Effects of mycobacteria or HIV on the host antimicrobial peptide cathelicidin

Abstract

The incidence of nontuberculous mycobacteria (NTM) infections is rising particularly in immunocompromised hosts. Understanding host‐pathogen interactions that allow NTM to gain a foothold is crucial. Antimicrobial peptides (AMPs) are novel host innate antibiotics whose increased production at sites of infection limits bacterial growth and dissemination. The human AMP cathelicidin (LL‐37) is found at mucosal surfaces, neutrophils and bodily fluids and is bactericidal for a variety of bacteria. We tested the activity of LL‐37 against a panel of 4 clinical and 1 environmental NTM isolates and found that although synthetic LL‐37 killed gram‐negative E. coli, it had no effect on NTM. Importantly, whereas the LL‐37 in E. coli culture media (CM) retained antibacterial activity, LL‐37 in NTM CM did not, suggesting a soluble factor in the NTM CM inactivates LL‐37. This factor is partially resistant to heat‐inactivation and is found in the de‐lipidated fraction of NTM cell wall and whole cell extracts.

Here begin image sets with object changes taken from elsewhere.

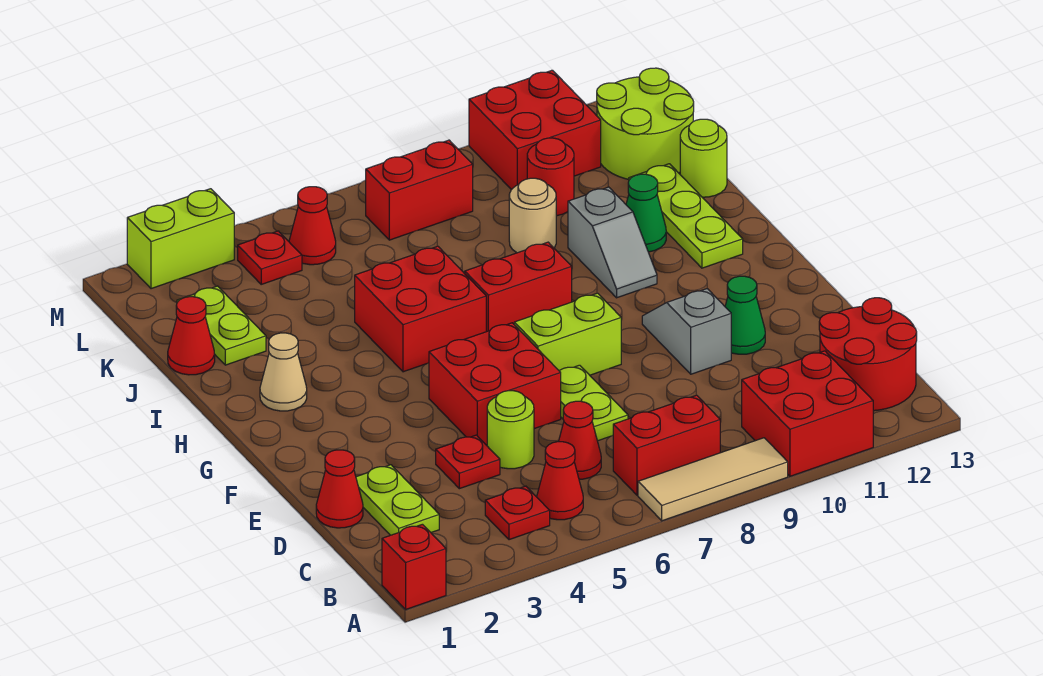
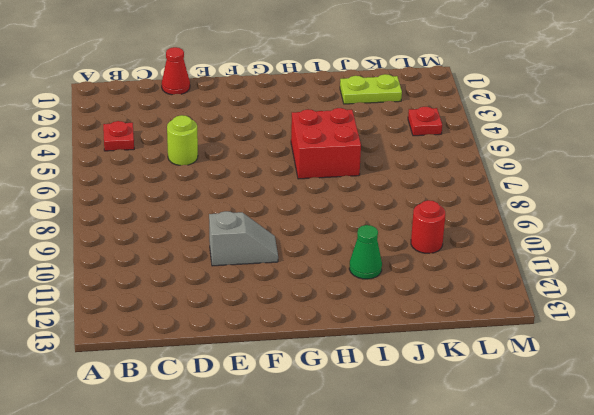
none -> red brick A1 level 1
none -> tan tile A7:A9 level 1
none -> red brick A10:B11 level 1
none -> red cone B5 level 1

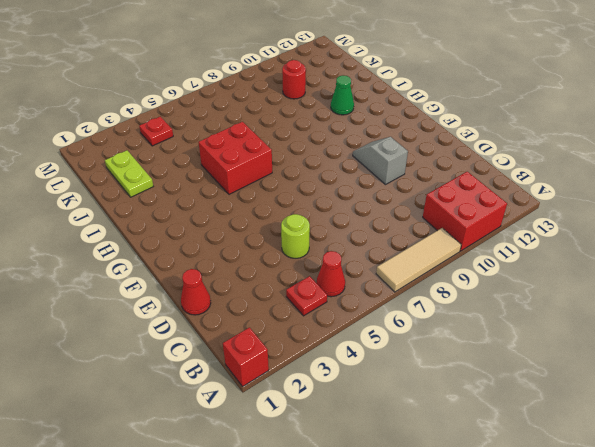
none -> red brick B7:B8 level 1
none -> red round brick B12:C13 level 1
none -> lime plate C2:D2 level 1
none -> red cone C6 level 1

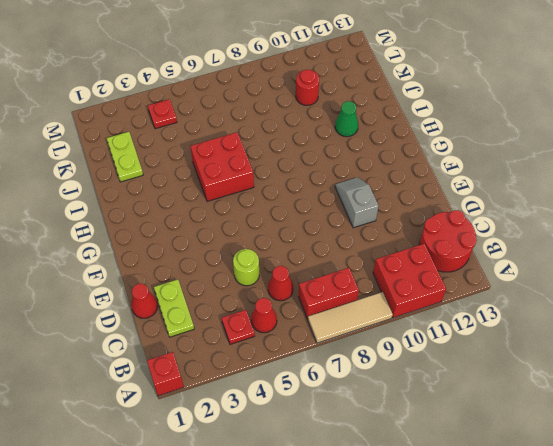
none -> red plate D4 level 1
none -> lime plate D7:E7 level 1
none -> red brick E5:F6 level 1
none -> green cone E11 level 1

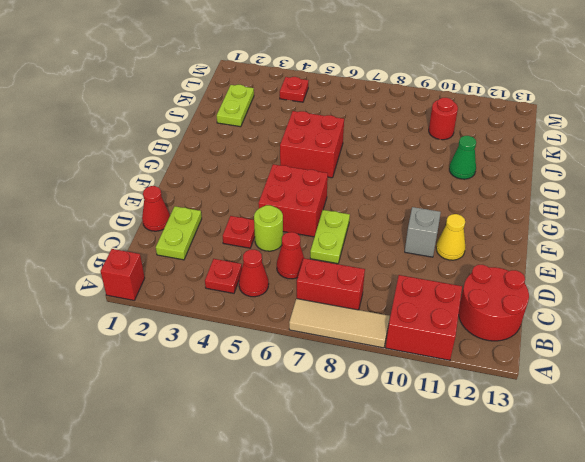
yellow cone E11 level 1 -> green cone E11 level 1
none -> lime brick F7:F8 level 1
none -> tan cone H2 level 1
none -> red brick H7:H8 level 1
none -> grey slope H10:I10 level 1 top I

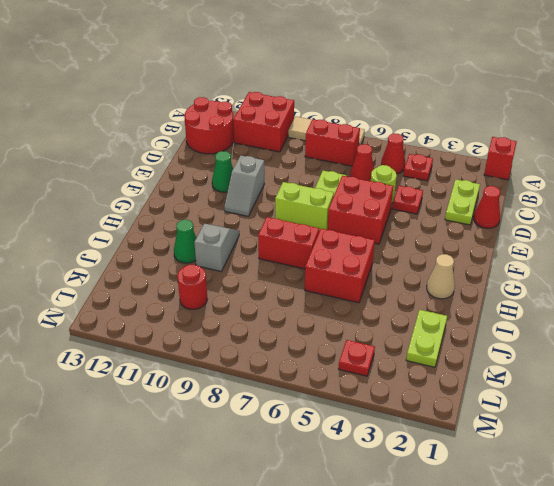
none -> lime plate H12:J12 level 1
none -> red cone J1 level 1
none -> tan round brick J9 level 1
none -> lime round brick J13 level 1

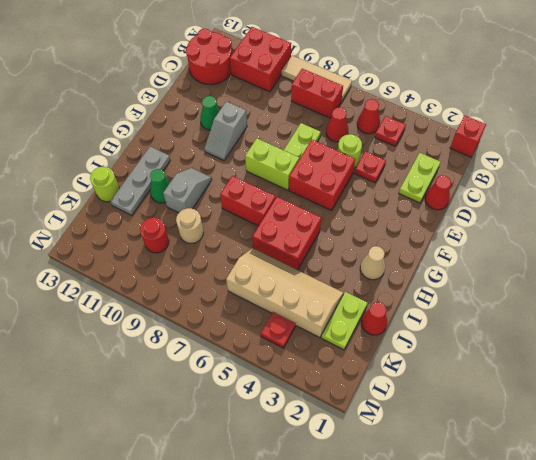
grey plate H12:J12 level 1 -> lime plate H12:J12 level 1
tan slope J3:K6 level 1 top K -> none
none -> lime round brick K12:L13 level 1
none -> red cone L5 level 1
none -> red brick L7:L8 level 1
none -> red brick L10:M11 level 1

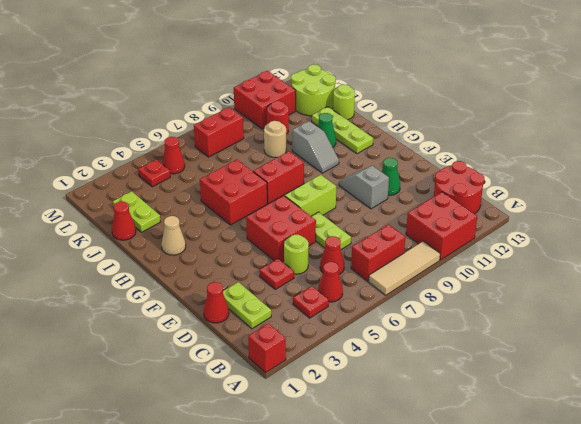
none -> lime brick M2:M3 level 1

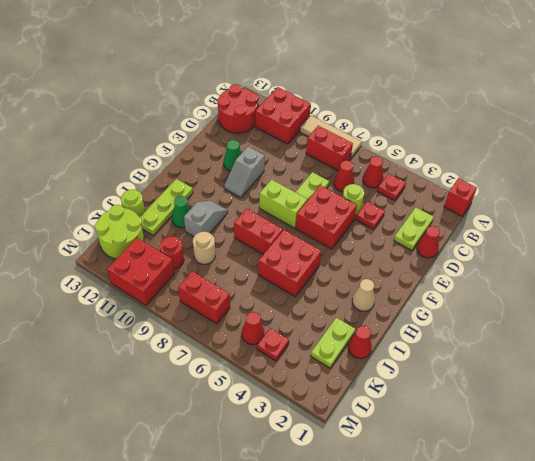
none -> lime brick M2:M3 level 1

These findings suggest a novel NTM virulence mechanism for evasion of innate immunity. We then measured circulating LL‐37 levels in plasma from HIV−/+ donors. LL‐37 levels were considerably lower in HIV+ compared to HIV‐ (p=0.015). In contrast, PBMC from HIV+ contained more intracellular LL‐37 compared to HIV‐ (p=0.004). Neutralization of LL‐37 activity or altered levels will have significant clinical consequences.